100% echo this statement. I have dozens of customers who went to VDI in Azure as their immediate work from home solution. I can't think of a single one that went to AWS. The article makes a bunch of baseless claims to get to an unproven conclusion.
>It’s safe to say that AWS runs a much bigger, if not more critical, chunk of the digital world than Azure.
Based on?? If o365 goes down for any extended period of time, most of the fortune 100 can't do business.

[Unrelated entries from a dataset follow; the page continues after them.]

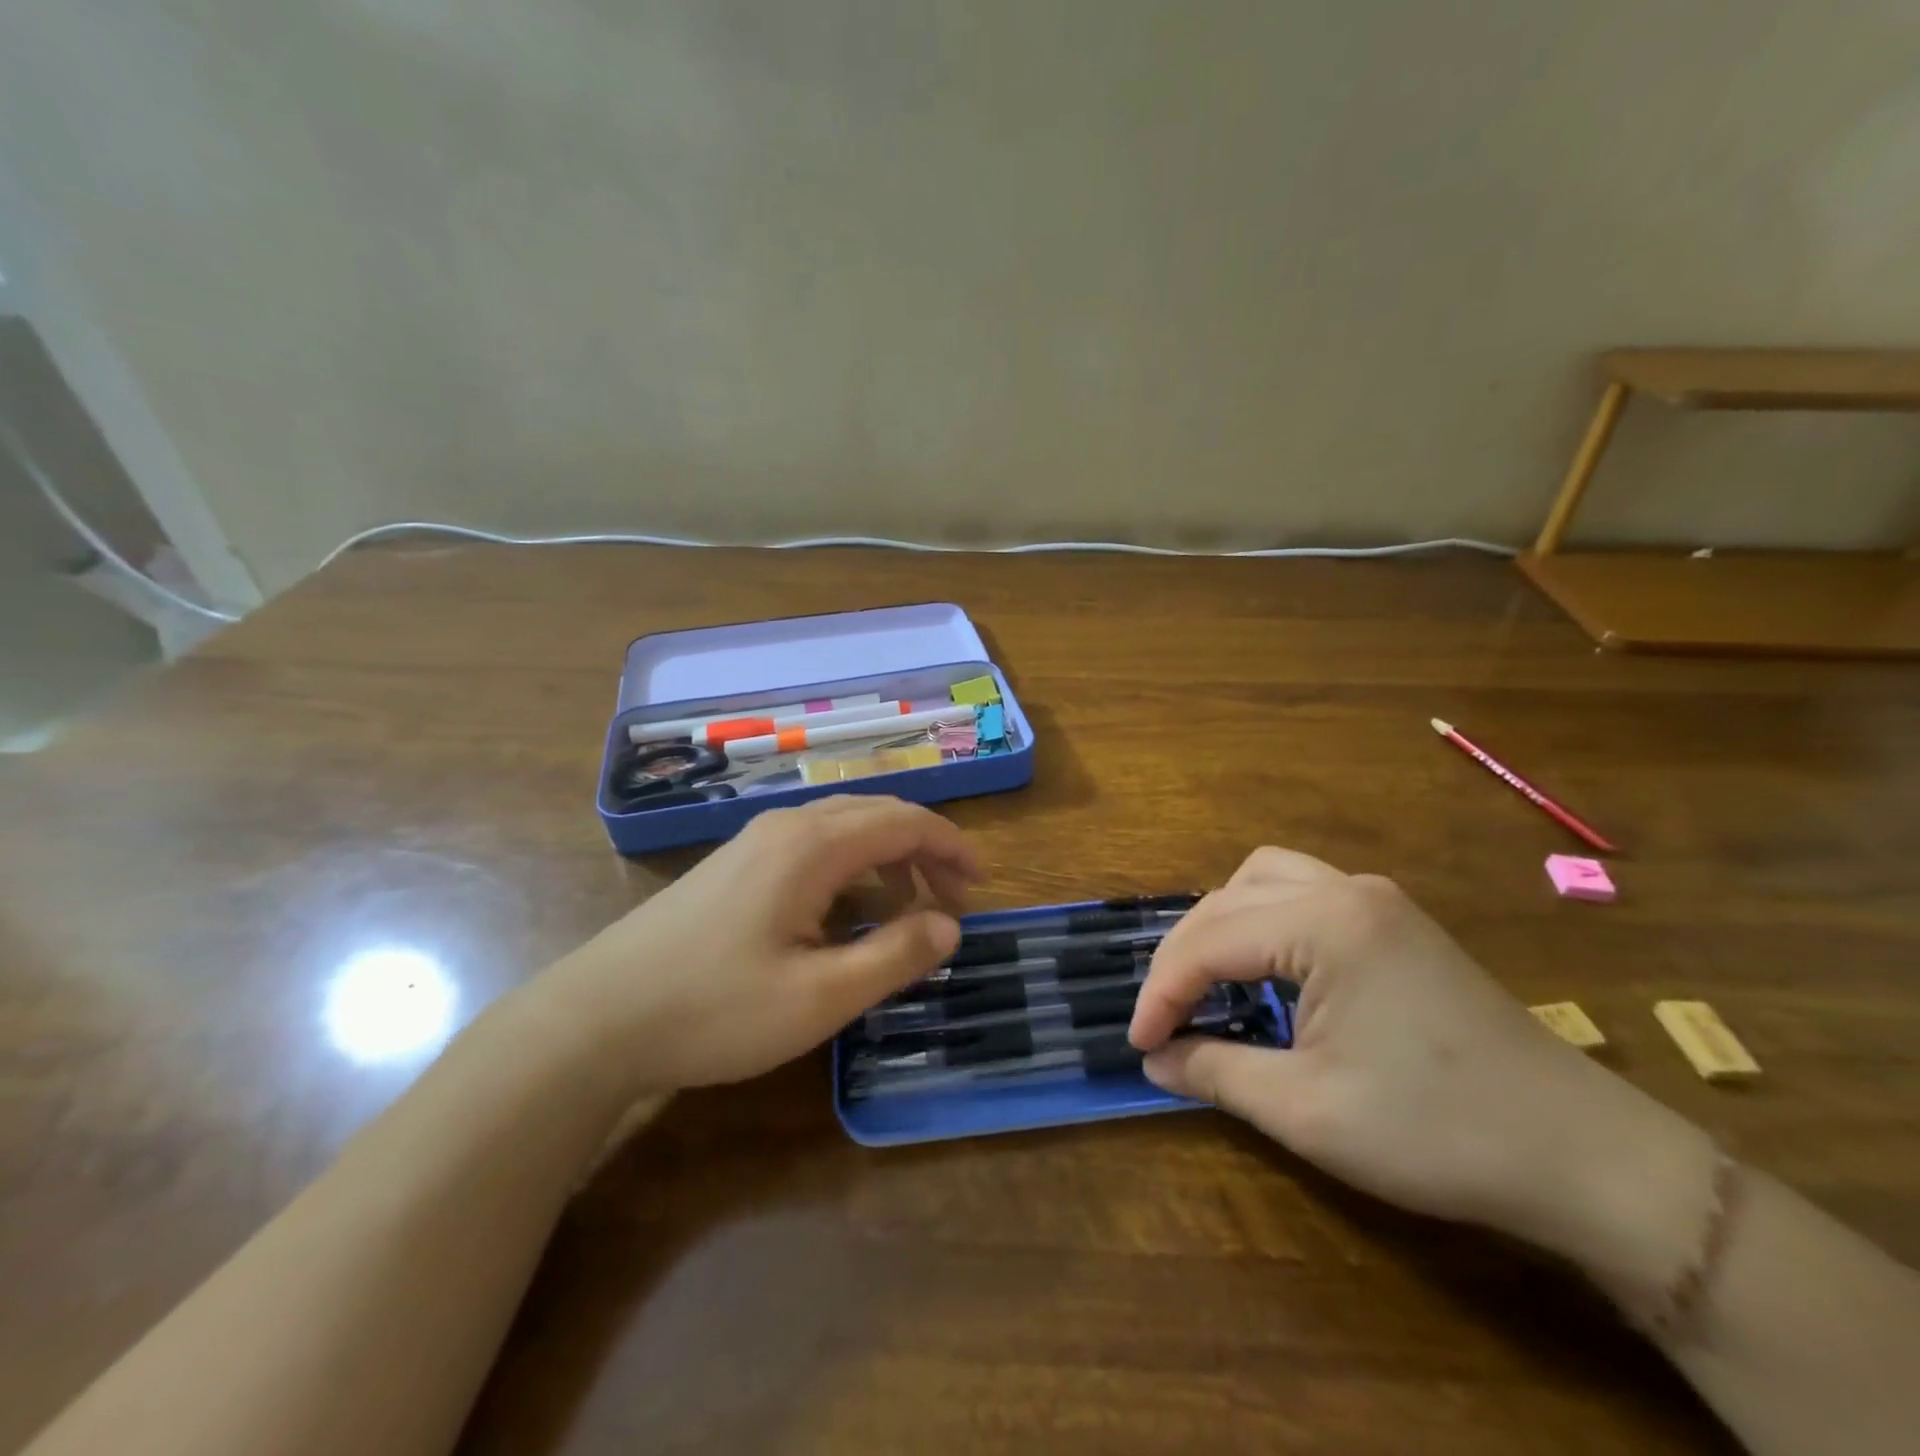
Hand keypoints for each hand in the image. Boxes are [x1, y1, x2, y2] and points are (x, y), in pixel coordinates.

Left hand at [528, 796, 976, 1099]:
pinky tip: (845, 916)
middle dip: (923, 851)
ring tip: (906, 912)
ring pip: (843, 830)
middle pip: (875, 815)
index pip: (903, 821)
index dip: (950, 846)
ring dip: (886, 860)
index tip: (979, 885)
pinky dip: (850, 871)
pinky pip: (813, 849)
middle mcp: (785, 827)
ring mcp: (754, 843)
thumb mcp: (820, 998)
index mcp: (812, 846)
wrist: (595, 1020)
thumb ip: (894, 956)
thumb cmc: (714, 1010)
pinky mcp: (734, 866)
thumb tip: (950, 926)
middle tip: (952, 901)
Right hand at [1129, 848, 1711, 1262]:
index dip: (1162, 992)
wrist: (1582, 1155)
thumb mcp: (1307, 1111)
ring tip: (1206, 979)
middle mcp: (1346, 890)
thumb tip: (1155, 1059)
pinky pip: (1302, 893)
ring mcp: (1377, 898)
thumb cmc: (1437, 1132)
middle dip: (1184, 955)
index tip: (1138, 1041)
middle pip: (1228, 899)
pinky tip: (1263, 967)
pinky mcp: (1396, 919)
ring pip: (1264, 880)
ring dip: (1220, 923)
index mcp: (1325, 924)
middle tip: (1164, 1017)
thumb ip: (1216, 1073)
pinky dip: (1262, 919)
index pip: (1210, 942)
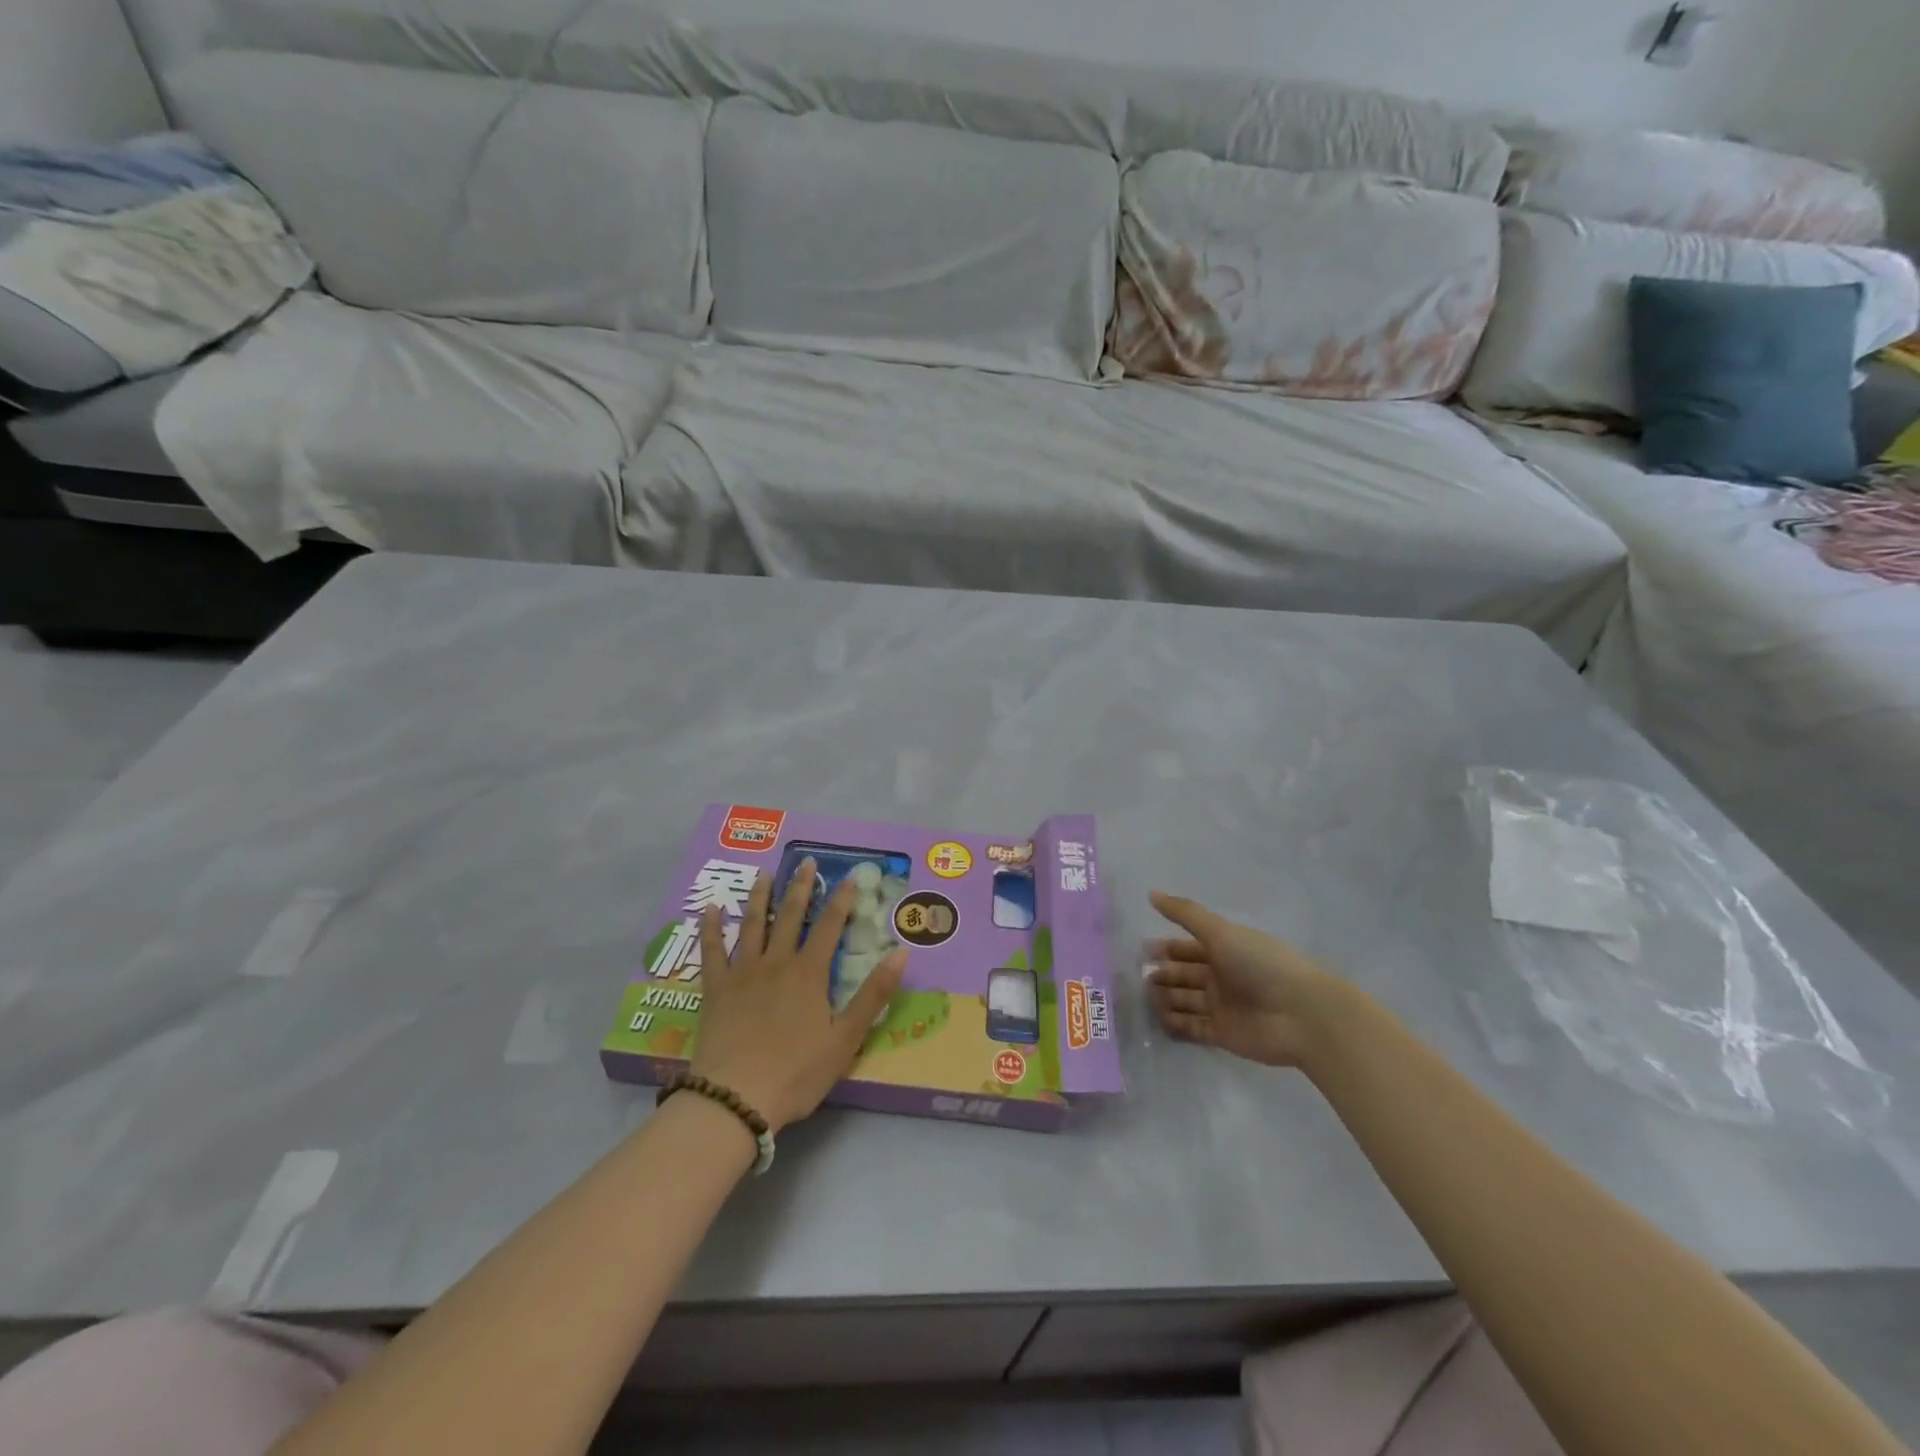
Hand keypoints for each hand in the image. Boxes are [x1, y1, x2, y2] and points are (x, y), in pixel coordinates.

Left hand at [690, 859, 907, 1132]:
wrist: (735, 1098)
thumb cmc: (796, 1072)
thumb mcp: (845, 1039)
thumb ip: (873, 995)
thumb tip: (901, 953)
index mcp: (809, 974)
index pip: (830, 927)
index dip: (842, 900)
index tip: (850, 877)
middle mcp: (776, 963)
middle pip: (791, 916)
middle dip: (801, 887)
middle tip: (806, 861)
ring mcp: (742, 973)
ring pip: (752, 924)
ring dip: (760, 897)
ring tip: (764, 875)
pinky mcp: (715, 989)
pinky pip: (711, 951)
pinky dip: (711, 928)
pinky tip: (710, 909)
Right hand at [1147, 891, 1350, 1068]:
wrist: (1301, 1015)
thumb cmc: (1260, 965)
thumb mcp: (1221, 932)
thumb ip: (1185, 914)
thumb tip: (1151, 893)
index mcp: (1224, 950)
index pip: (1189, 948)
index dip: (1167, 948)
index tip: (1142, 949)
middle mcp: (1221, 977)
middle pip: (1184, 975)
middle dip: (1163, 974)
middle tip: (1138, 975)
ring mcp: (1222, 1007)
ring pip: (1185, 1001)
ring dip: (1165, 999)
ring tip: (1144, 997)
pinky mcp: (1223, 1034)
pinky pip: (1193, 1028)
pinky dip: (1176, 1024)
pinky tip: (1158, 1019)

> it generally lacks operational experience in running “always on” services and preparing for unanticipated traffic surges.
Ya... Microsoft lacks experience running always-on services... they'd only been managing hotmail for a decade before AWS was even in beta. They have no experience running always-on services AT ALL.
Wait until they get the bill :) I will say, it's amazing how quickly they find budget for that back-burnered VDI project after the first month of billing.
MS has more user facing SaaS offerings than Amazon, so both are not impacted the same way due to the lock down. What is the AWS equivalent of Teams & Office 365? Chime and work docs? The comparison is apples to oranges.
When we started using EMR, we'd never exhaust the number of available instances (in both spot and on-demand). Now, we frequently do. And, for the last 3 weeks, it's been close to impossible to launch a huge cluster.
Uh, as a former Microsoft equivalent of a SRE this is a utterly ridiculous statement.
I was in the Windows division on a team handling all the incoming telemetry - we definitely knew how to prepare for traffic surges and keep our services "always on".
Has the author never seen Office 365? Bing? The entirety of Azure in general that has dozens if not hundreds of publicly facing always on services?